Increased sensitivity of brown adipose tissue (BAT) sympathetic nerve activity (SNA) to cooling after Roux-en-Y gastric bypass. a Percent change in SNA of BAT (expressed in RVI, v*s/min (top panel) and in spikes/s (lower panel)) to cooling and heating effect between sham- and RYGB-operated mice, 1 week after surgery. b Representative neurogram of BAT sympathetic nerve activity in sham- and RYGB-operated mice at peak hot and peak cool temperature. c Body weight of sham- and RYGB-operated mice at week 1 after surgery. d Change in mean arterial pressure (MAP) and heart rate (HR) in sham- and RYGB-operated mice during the cooling/heating experiment. One-way ANOVA was used to detect difference between the two groups in a. *, p <0.05. Sham, n=8; RYGB n=6.

Moreover, and consistent with the above SNA experiment, cold exposure to a core temperature of 27–28 °C induces thermogenic surge in BAT expression of TH and UCP1 post-RYGB furthermore reinforcing our sympathetic neurogram data above (Fig. 2a). Likewise, 2-deoxyglucose uptake was increased by BAT in RYGB-operated mice compared to their sham counterparts (p= 0.038) when experiment was performed under cold but not warm temperature conditions (Fig. 2b).

Fig. 2

Increase in thermogenic activity of BAT after Roux-en-Y gastric bypass. a BAT protein expression of TH and UCP1 by western blot in sham- and RYGB-operated mice sacrificed at core temperature of 37–38 °C (warm exposure) or at 27–28 °C (cold exposure). b Radiolabeled [3H]-2-deoxyglucose uptake in nmol/g/min by BAT in sham- and RYGB-operated mice 1 week after surgery at 30 °C temperature (warm exposure) and at 20 °C temperature (cold exposure). Student t-test was used to detect difference between the two groups in b. *, p <0.05. Sham, n=6-8; RYGB n=8.

Discussion

Here we report that RYGB, one of the most effective and commonly performed bariatric procedures, causes selective activation of autonomic sympathetic activation of brown adipose tissue to induce thermogenesis under cold conditions in a weight-independent manner. We previously showed that browning of white adipose is responsible for baseline increase in thermogenic activity and increased energy expenditure post-RYGB under room temperature conditions [5]. Our recent findings suggest that BAT could also contribute to a further augmentation of energy expenditure induced by RYGB, resulting in its long-term efficacy as a weight loss procedure. Increased activity of BAT has also been tightly associated with improvement of several cardiometabolic outcomes in animals and humans [6, 9]. Enhancing the sensitivity of BAT activity to cold exposure may also contribute to the other cardiometabolic benefits of RYGB.
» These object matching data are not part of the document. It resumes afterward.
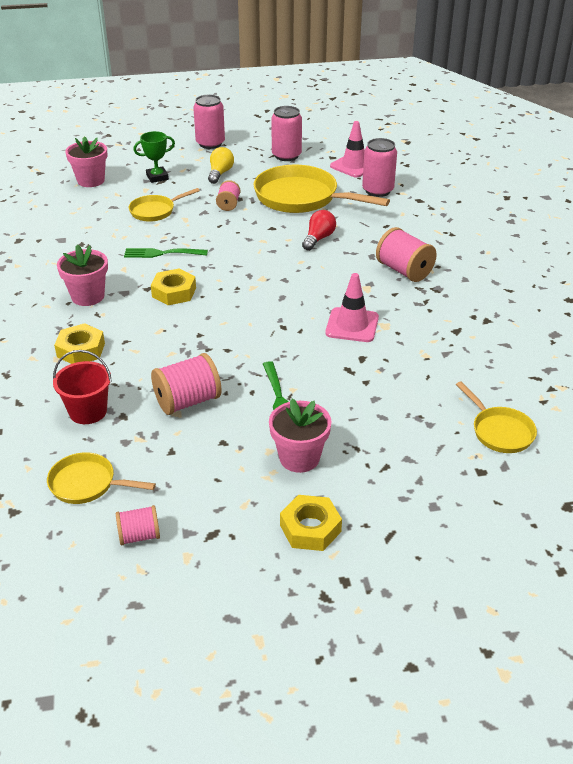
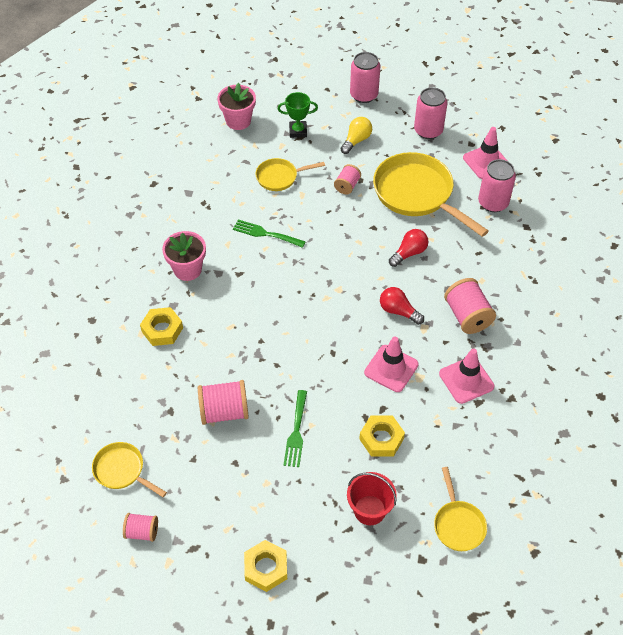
camera: 20 degrees right, 15 degrees up
(88, 411) = (146, 398): red bucket -> red bucket (369, 510)
(174, 292) = (258, 285): yellow nut -> yellow nut (381, 439)
(299, 458) = (286, 498): pink flower pot -> none
(333, 281) = (398, 311): none -> red light bulb
(433, 317) = (466, 380): none -> pink traffic cone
Being able to understand the underlying regulators of BAT activity in normal physiology (as well as in the setting of bariatric surgery) could help with future development of BAT-targeted therapy that can further improve our current management of obesity and its associated metabolic disorders. In conclusion, our data show that BAT activity is plastic post-RYGB and is independent of surgical-induced weight loss. This bypass-mediated augmentation in BAT activity upon cold exposure might be accountable for the day-to-day variations in thermogenic activity as well as the other metabolic benefits of bariatric surgery.